A poet’s body was exhumed today as part of a quest for the truth that has spanned 40 years. Pablo Neruda, the Chilean poet who won the Nobel Prize in Literature in 1971, died very suddenly as he planned to go into exile in 1973, just 12 days after the September 11, 1973 military coup that put strongman General Augusto Pinochet into power.
Pinochet overthrew democratically elected president, socialist Salvador Allende, and instituted a reign of terror against liberals, socialists, and communists. The regime gained worldwide notoriety for rounding up thousands of people in a public stadium, where at least 1,200 were killed. It’s difficult to calculate the precise number of the lives lost. Pinochet was never really successfully investigated or prosecuted, and at least 1,000 people are still among the missing.
Two years ago, after a silence of more than 35 years and after Pinochet himself had passed away at age 91 in 2006, Pablo Neruda’s bodyguard and driver Manuel Araya came forward with new accusations.
He said that Neruda died so suddenly not because of prostate cancer but because the doctors in the clinic where he was being treated injected him with poison. In addition to being a beloved poet, Neruda was also an outspoken communist — which made him an enemy of the Pinochet regime.
Eduardo Contreras, a lawyer who has pushed for an investigation, told The Guardian: “There was Allende, Victor Jara [the folk singer] and Pablo Neruda. Allende died on the day of the coup, Jara soon after, the only one left was Neruda. Why not eliminate the third symbol?”
Folksinger Victor Jara is one of the people killed at the Chilé Stadium within days of Pinochet seizing power. The stadium was renamed Estadio Víctor Jara in his memory in 2003.

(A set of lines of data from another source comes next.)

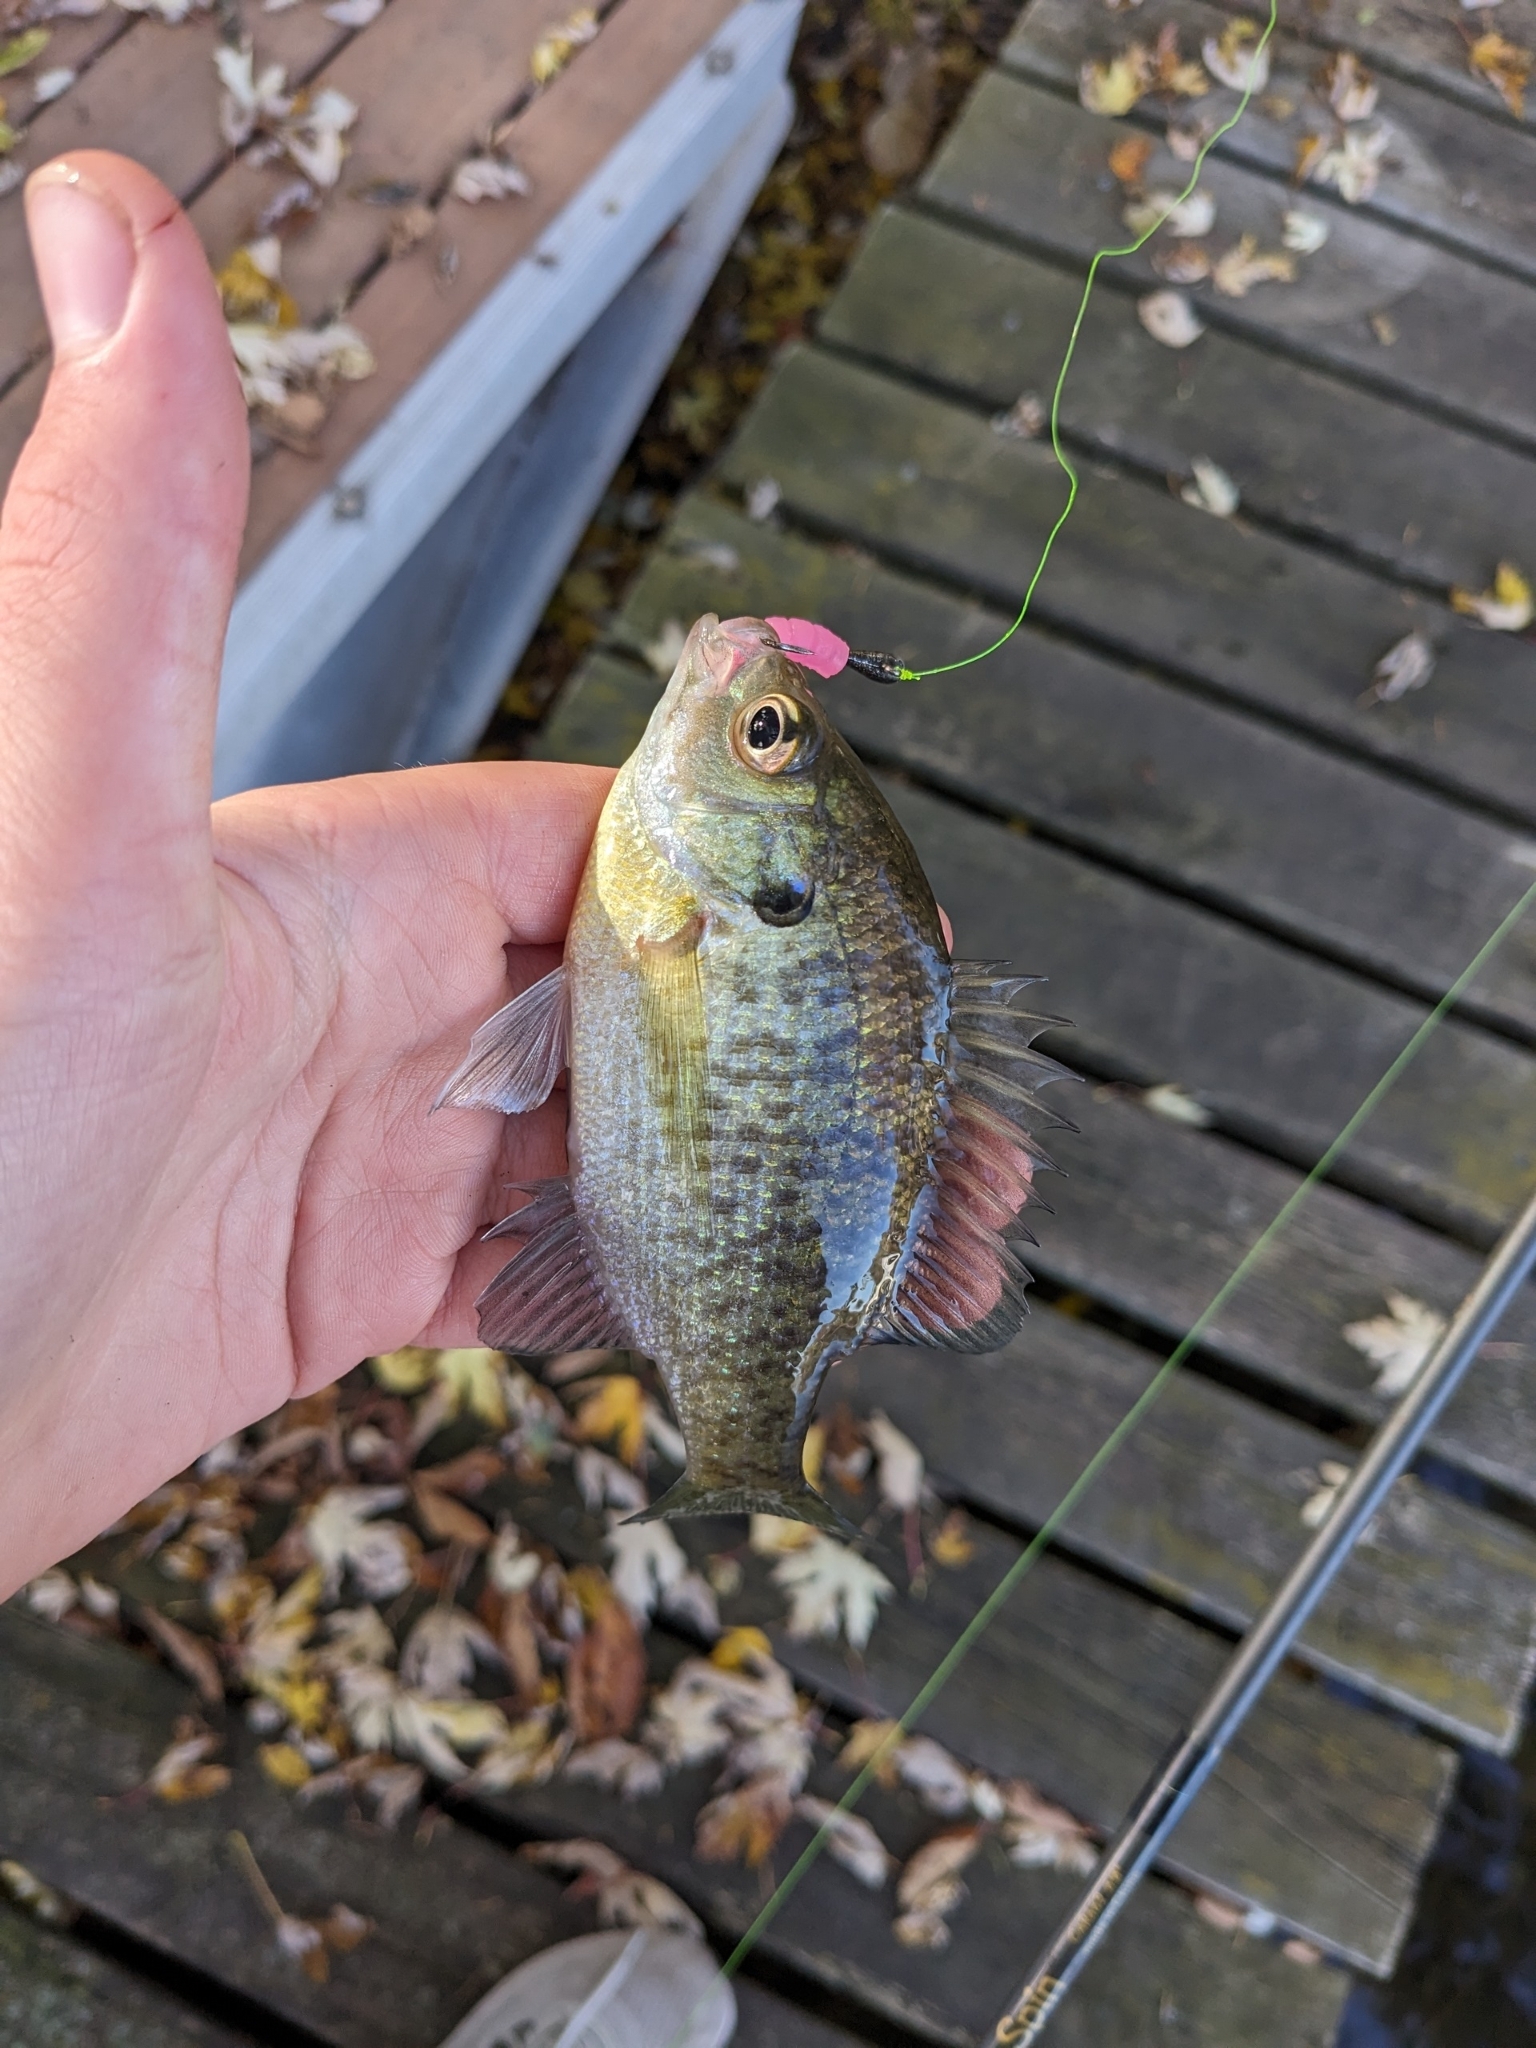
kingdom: Animalia
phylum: Chordata
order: Perciformes
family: Centrarchidae
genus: Lepomis
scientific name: Lepomis macrochirus
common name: Bluegill
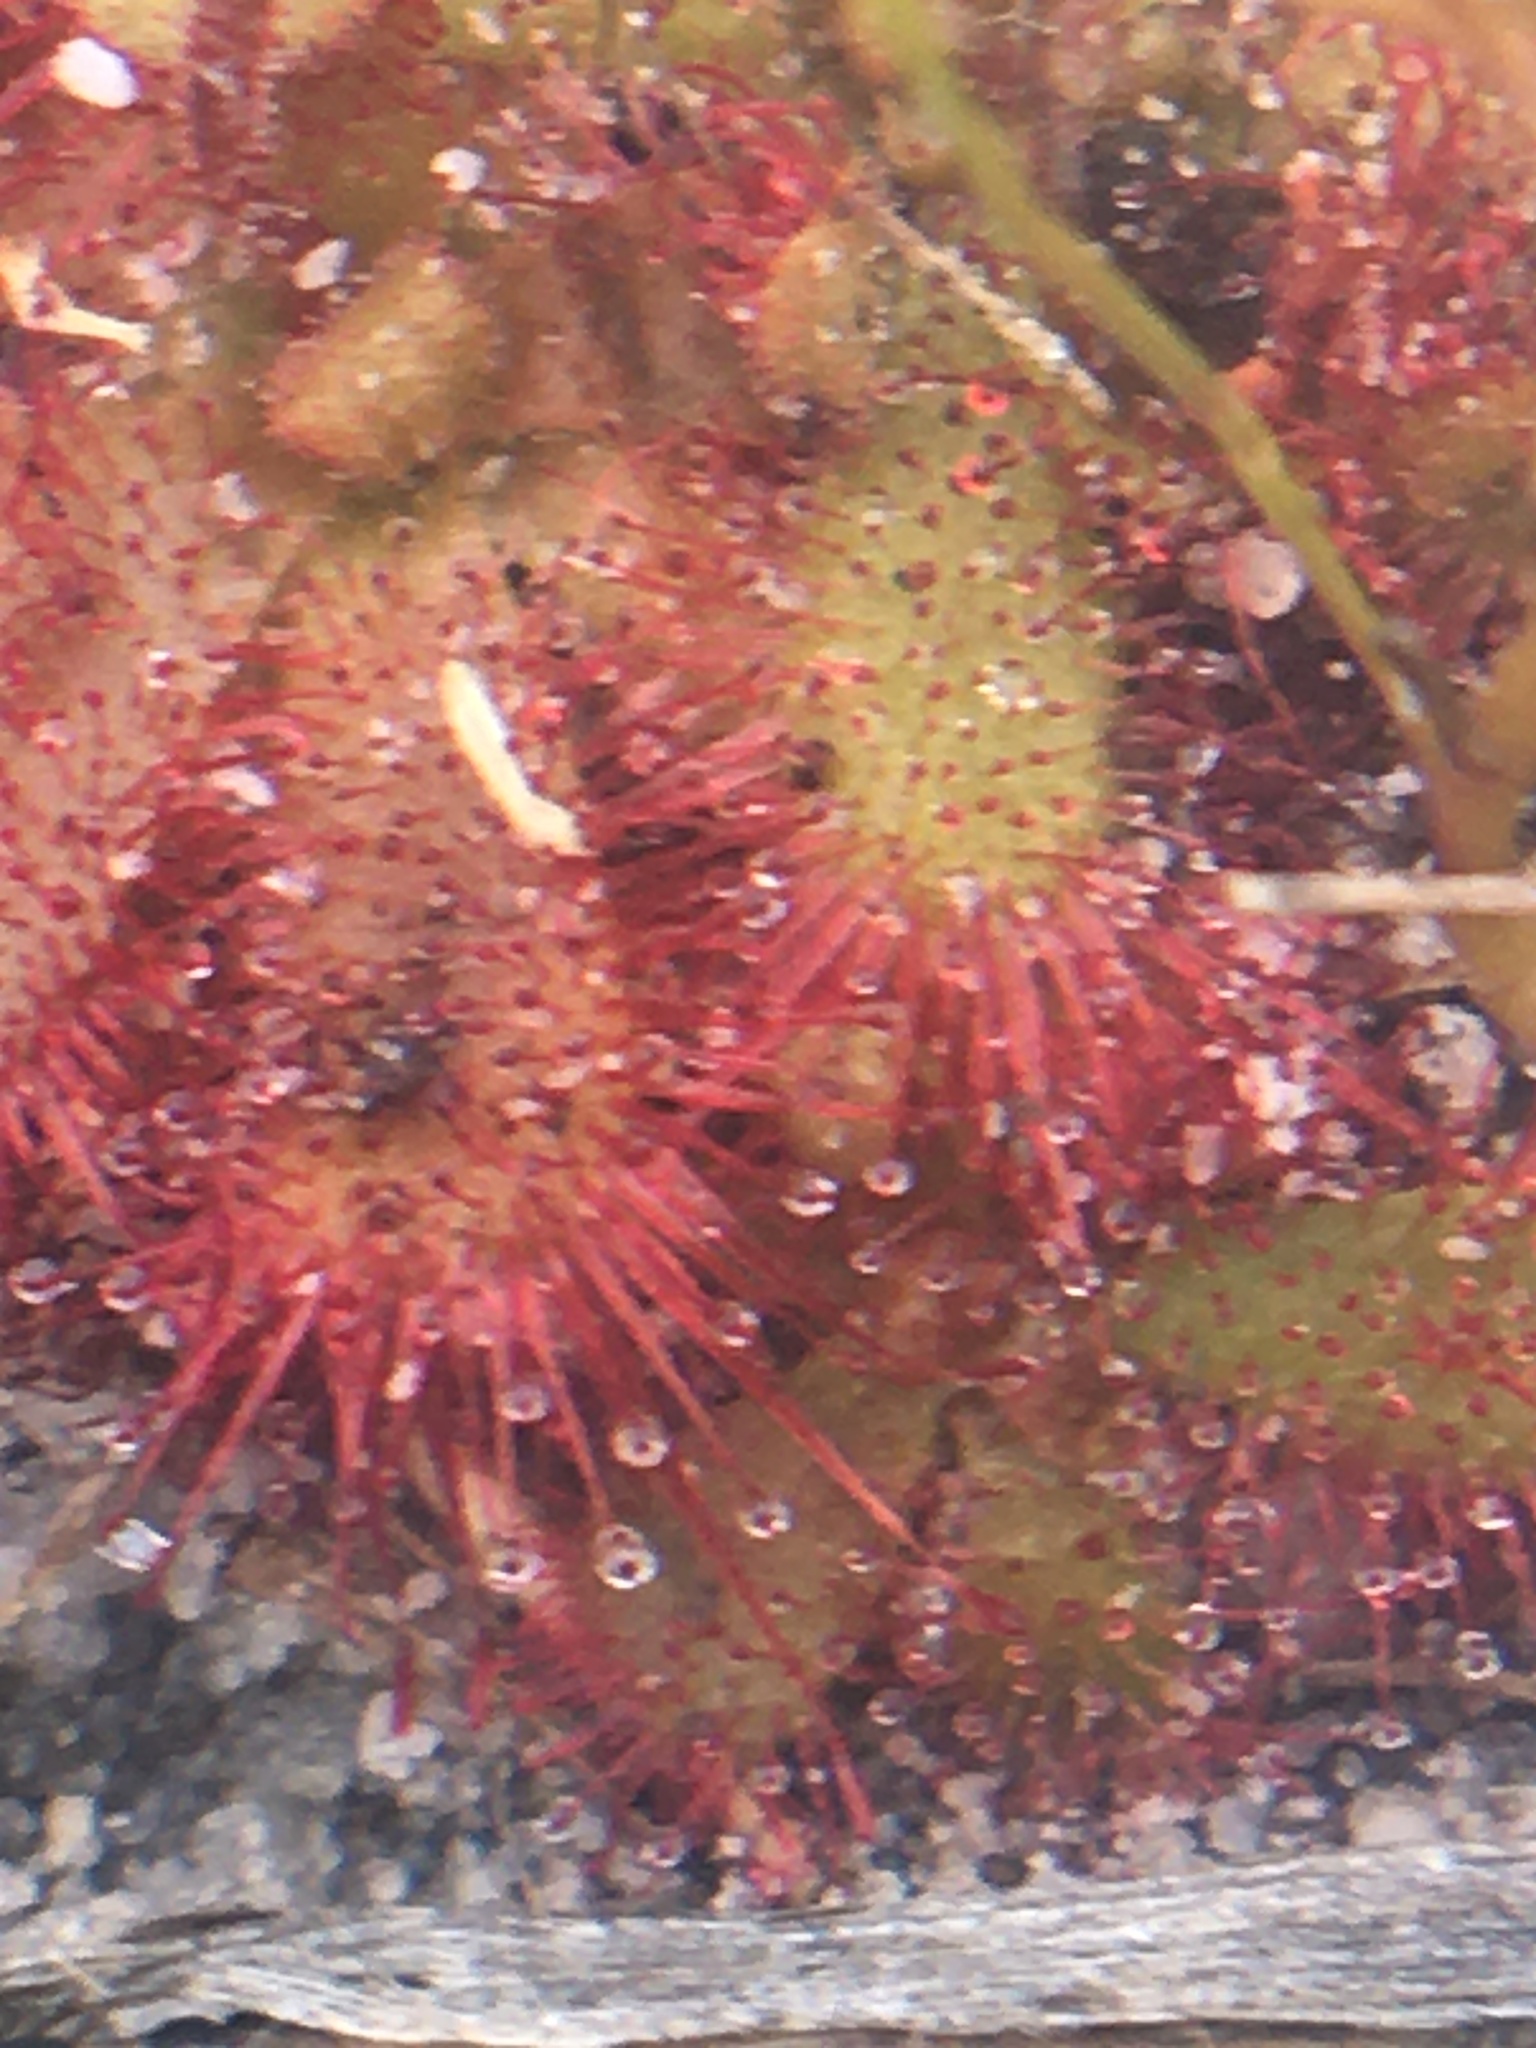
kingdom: Plantae
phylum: Tracheophyta
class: Magnoliopsida
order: Caryophyllales
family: Droseraceae
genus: Drosera
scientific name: Drosera trinervia
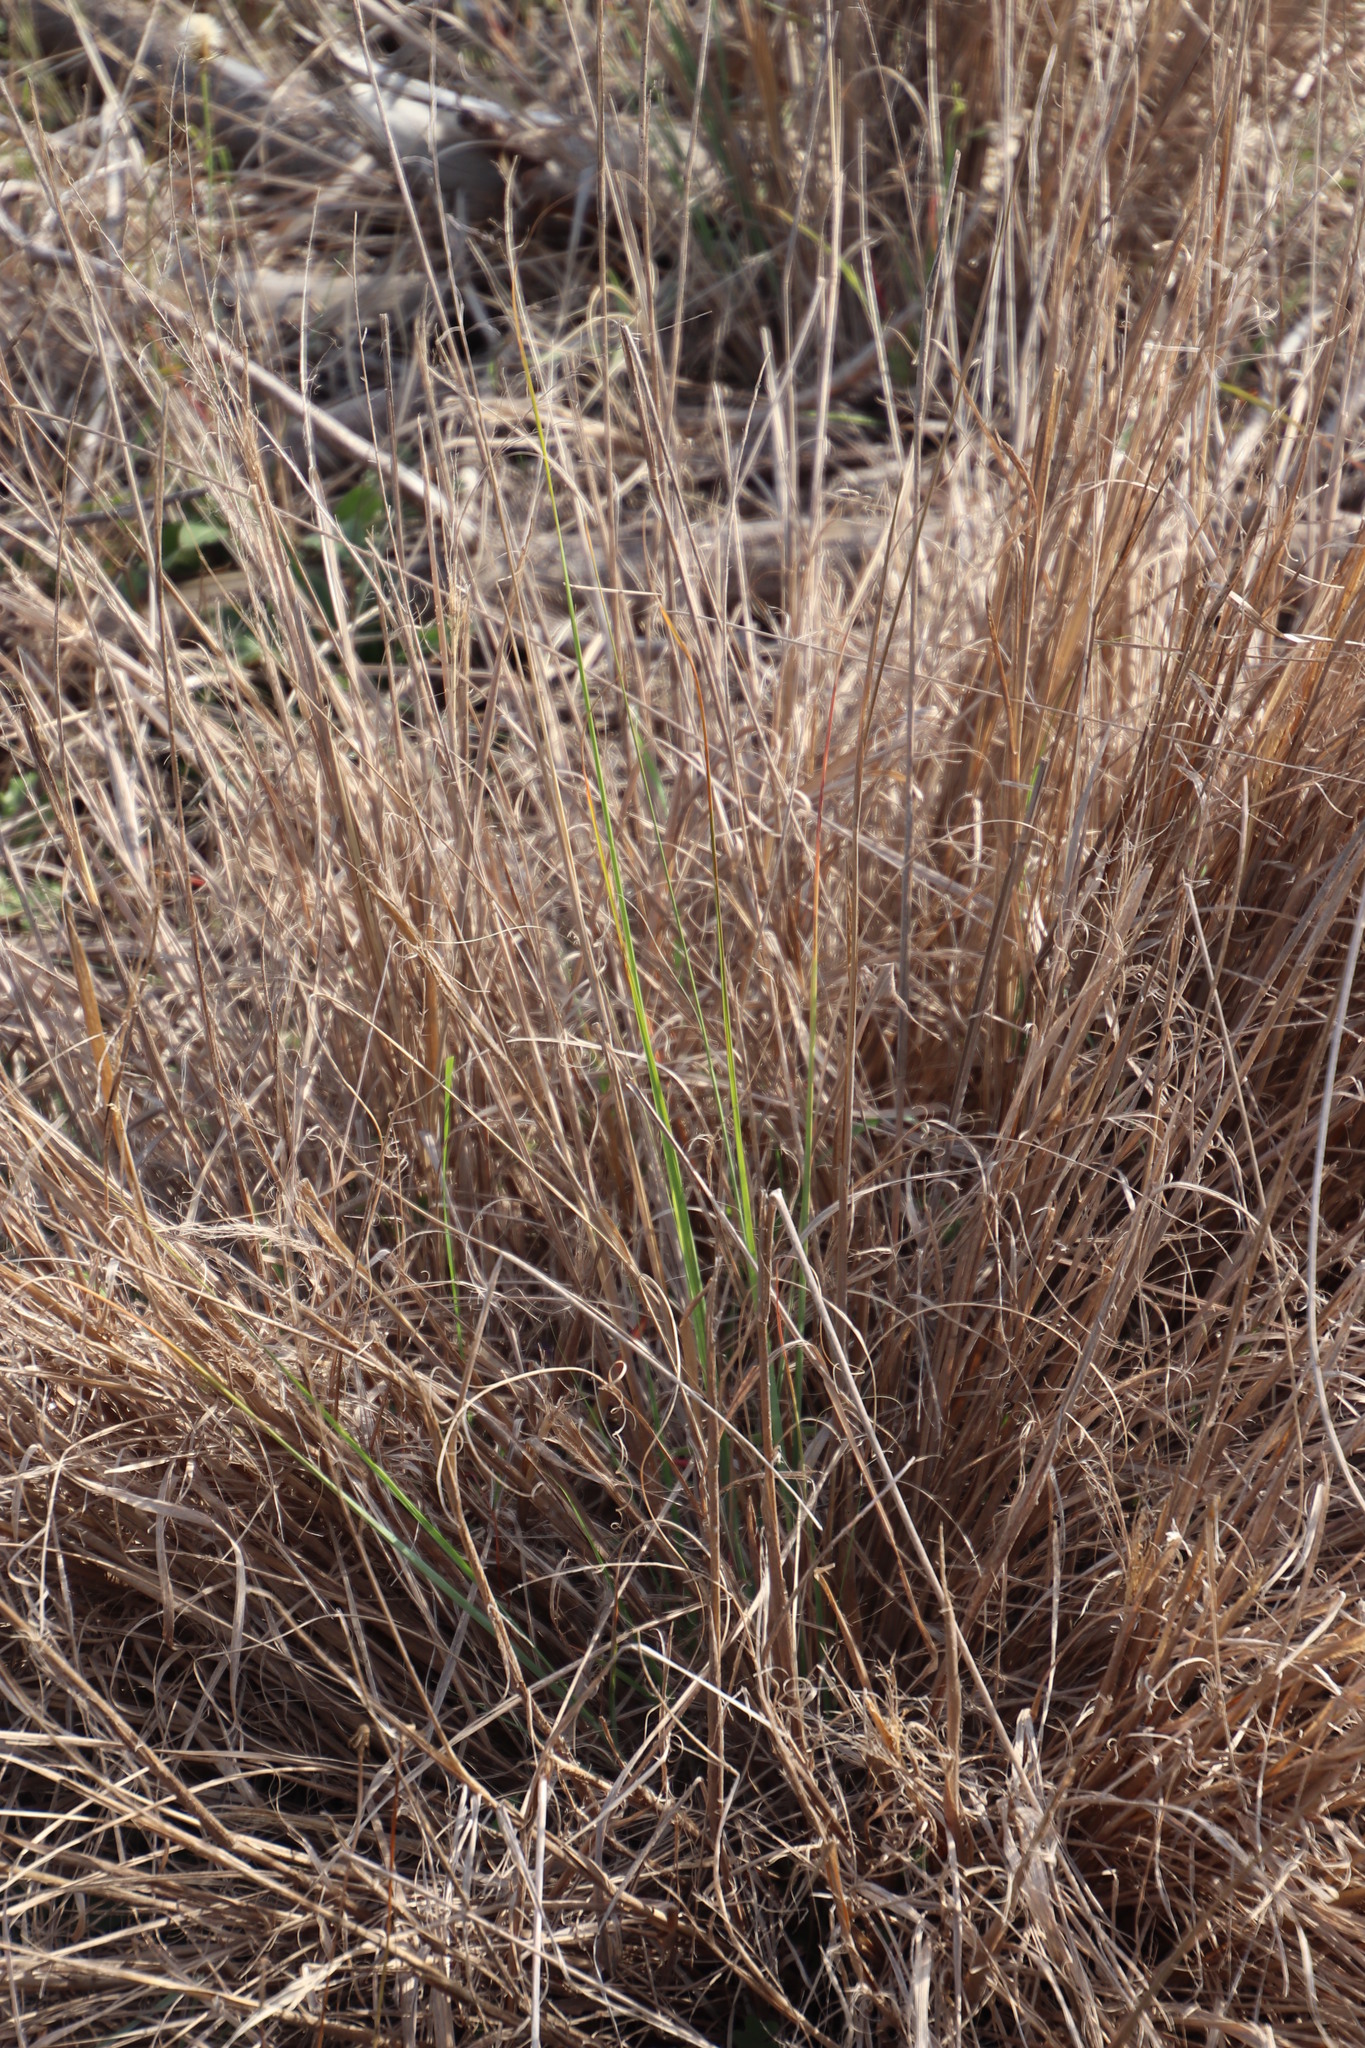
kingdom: Plantae
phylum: Tracheophyta
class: Liliopsida
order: Poales
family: Poaceae
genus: Eragrostis
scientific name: Eragrostis curvula
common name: African love-grass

After hearing Araya’s story, Contreras meticulously combed through the records of the time and agreed that Neruda wasn’t sick enough to have died of prostate cancer, a disease that can linger for years in older men before it kills.
Neruda could have been targeted because he actively campaigned for Allende. The president himself allegedly committed suicide when the Chilean presidential palace was surrounded by Pinochet’s troops. That suspicious death too has been questioned, although a Chilean court ultimately confirmed the finding of suicide in 2012 after exhuming Allende’s body.
Now it’s Neruda’s turn. It will take several months for a lab in Santiago to analyze the poet’s exhumed body and determine if he really died a natural death.